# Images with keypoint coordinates
————

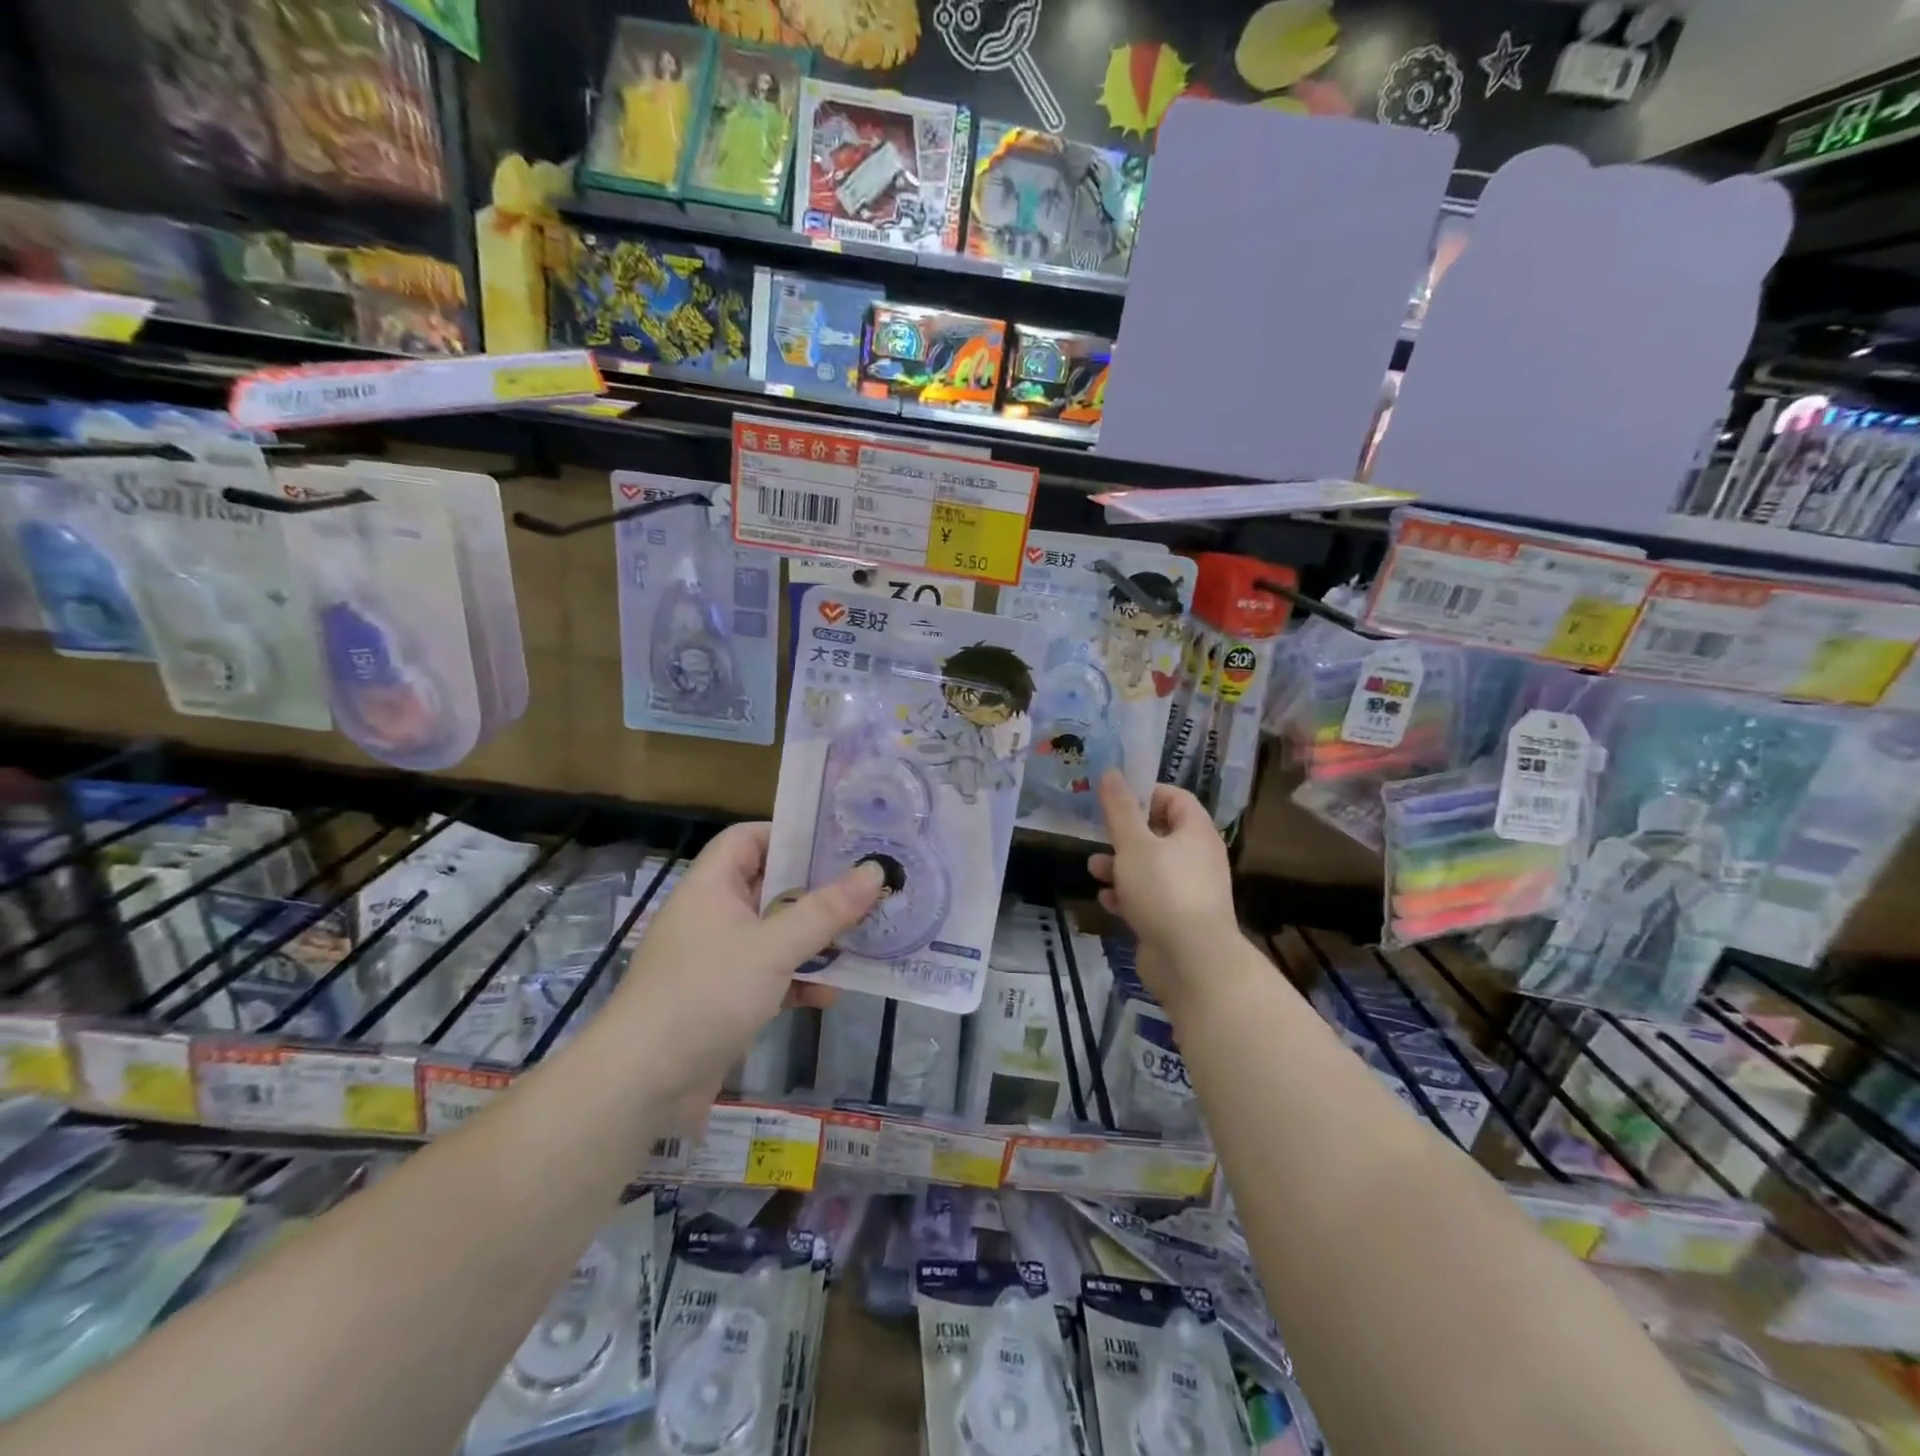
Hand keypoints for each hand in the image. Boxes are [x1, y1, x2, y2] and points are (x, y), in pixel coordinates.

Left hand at [613, 823, 882, 1103]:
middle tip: (866, 887)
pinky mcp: (724, 998)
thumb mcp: (773, 947)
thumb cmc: (706, 993)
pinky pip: (770, 975)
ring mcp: (718, 958)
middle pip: (770, 886)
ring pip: (775, 934)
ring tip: (862, 940)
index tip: (836, 843)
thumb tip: (875, 870)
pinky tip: (830, 994)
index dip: (789, 834)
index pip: (748, 838)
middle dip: (817, 891)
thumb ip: (826, 910)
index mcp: (712, 886)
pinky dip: (798, 980)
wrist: (643, 1083)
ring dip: (814, 940)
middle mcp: (713, 915)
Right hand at [1089, 772, 1240, 1016]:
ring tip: (1095, 870)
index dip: (1146, 793)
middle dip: (1125, 835)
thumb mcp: (1134, 843)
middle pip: (1160, 834)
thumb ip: (1120, 809)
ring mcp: (1188, 891)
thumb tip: (1112, 772)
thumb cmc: (1163, 890)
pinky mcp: (1176, 920)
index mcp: (1195, 833)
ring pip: (1150, 868)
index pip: (1176, 798)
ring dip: (1120, 867)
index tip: (1115, 799)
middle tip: (1098, 833)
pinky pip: (1149, 898)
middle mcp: (1197, 858)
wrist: (1190, 961)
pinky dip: (1128, 896)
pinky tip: (1108, 901)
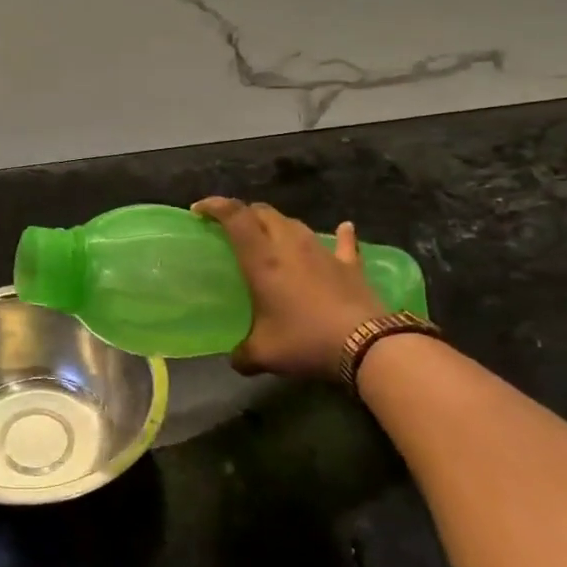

————

# What this task involves
Your job is to copy every entry exactly. Omit the pictures.

# Written response
Hand keypoints for each hand in the image. Boxes are [x1, y1, x2, y2] and points are (x, y), in pixel coordinates.

Left hand at [613, 823, 882, 1103]:
middle tip: (866, 887)
pinky mcp: (724, 998)
thumb mcp: (773, 947)
thumb cmc: (706, 993)
pinky pip: (770, 975)
ring mcp: (718, 958)
middle pip: (770, 886)
ring pip: (775, 934)
ring tip: (862, 940)
index tip: (836, 843)
thumb tip: (875, 870)
pinky tip: (830, 994)
index dip: (789, 834)
index pip: (748, 838)
middle dip: (817, 891)
thumb ip: (826, 910)
index mcp: (712, 886)
pinky dip: (798, 980)
wrist: (643, 1083)
ring dip: (814, 940)
middle mcp: (713, 915)
Right hand at [1089, 772, 1240, 1016]:
ring tip: (1095, 870)
index dip: (1146, 793)
middle dip: (1125, 835)
thumb mcp: (1134, 843)
middle pip: (1160, 834)
thumb ip: (1120, 809)
ring mcp: (1188, 891)
thumb tip: (1112, 772)
thumb cmc: (1163, 890)
pinky mcp: (1176, 920)
index mcp: (1195, 833)
ring pip: (1150, 868)
index pip: (1176, 798)
ring dip: (1120, 867)
index tip: (1115, 799)
middle tip: (1098, 833)
pinky pip: (1149, 898)
middle mcp: (1197, 858)
wrist: (1190, 961)
pinky dip: (1128, 896)
pinky tip: (1108, 901)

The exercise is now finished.